In the 1990s, large manufacturers spent millions on software to streamline their supply chains, and they continue to invest in refining processes to make those supply chains as efficient as possible. For those companies whose business is the manufacturing and sale of information, the redesign of “data supply chains” came more slowly, but it is now in high gear.
A typical data supply chain has five parts:
- Collection
- Cleanup
- Appending/enrichment/overlay
- Storage
- Delivery
Each of these stages typically involves both human and machine resources and a cluster of custom, off-the-shelf, SaaS, and open source technologies. Tools, almost always custom-built, handle the hand-offs between the stages and shape the design of all the interconnected parts of the process in order to:
- Push the average age of the data to near real-time
- Allow flexibility (i.e., easy integration with third parties)
- Enable rapid, cost-effective scalability.

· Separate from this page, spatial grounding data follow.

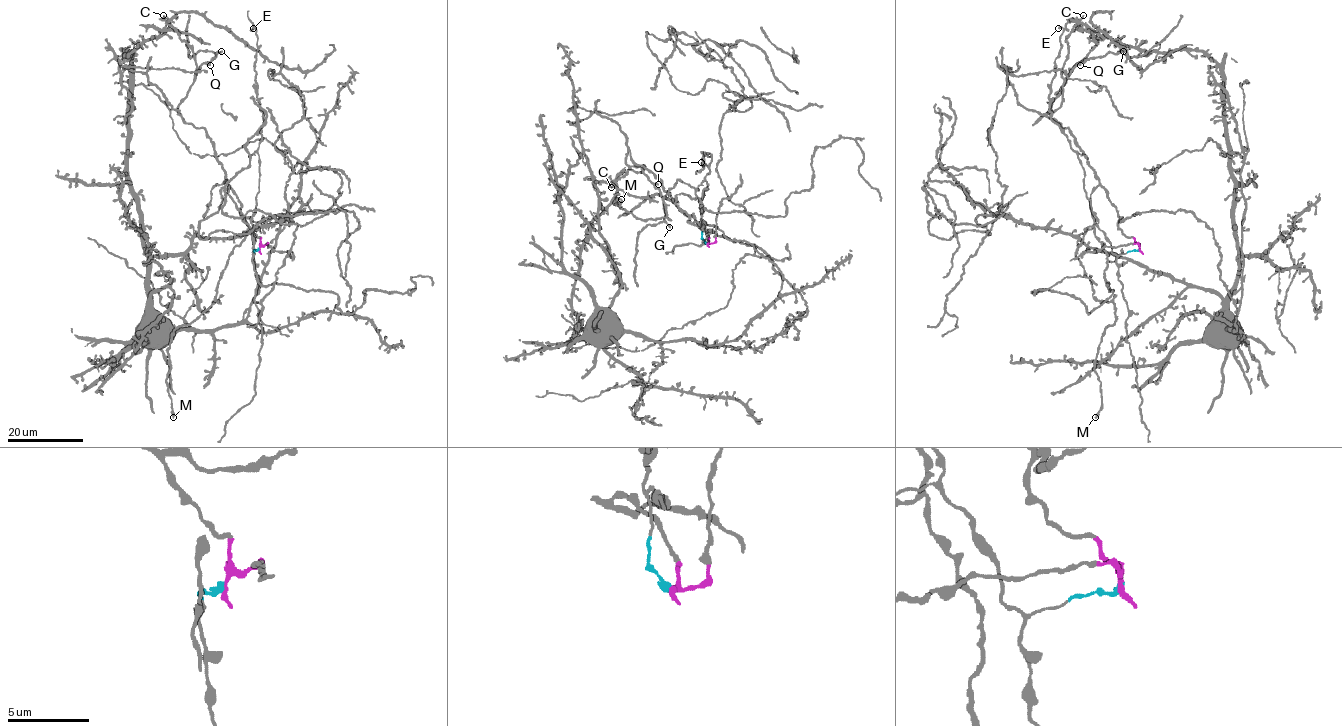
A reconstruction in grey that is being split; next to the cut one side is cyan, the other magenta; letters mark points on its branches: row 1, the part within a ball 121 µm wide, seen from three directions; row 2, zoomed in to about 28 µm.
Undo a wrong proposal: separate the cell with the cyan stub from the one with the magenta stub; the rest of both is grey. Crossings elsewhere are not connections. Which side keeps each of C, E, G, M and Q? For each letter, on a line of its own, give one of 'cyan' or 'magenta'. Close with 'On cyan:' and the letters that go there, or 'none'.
C: magenta
E: cyan
G: magenta
M: magenta
Q: magenta
On cyan: E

The current best practices for each stage of the data supply chain are:
- Collection:
• Reduced dependence on telephone verification
• Self-updating mechanisms
• Managed crowdsourcing
• Built-in data validation to keep out “bad” data
• Outsourced collection teams
• Real-time data acquisition directly from primary sources (government filings, news articles, social chatter, etc.). - Clean-up: ETL routines and many other tools for normalization and standardization.
- Appending/enrichment/overlay: Increased reliance on associating database records with related information rather than “hard-wiring” the related information into the database.
- Storage: The cloud.
- Delivery: Outputs have also multiplied to include iOS, Android, and Windows 8.
As these new supply chains are deployed and refined, the industry gets ever closer to the promised land of fully automated processes to gather and deliver data.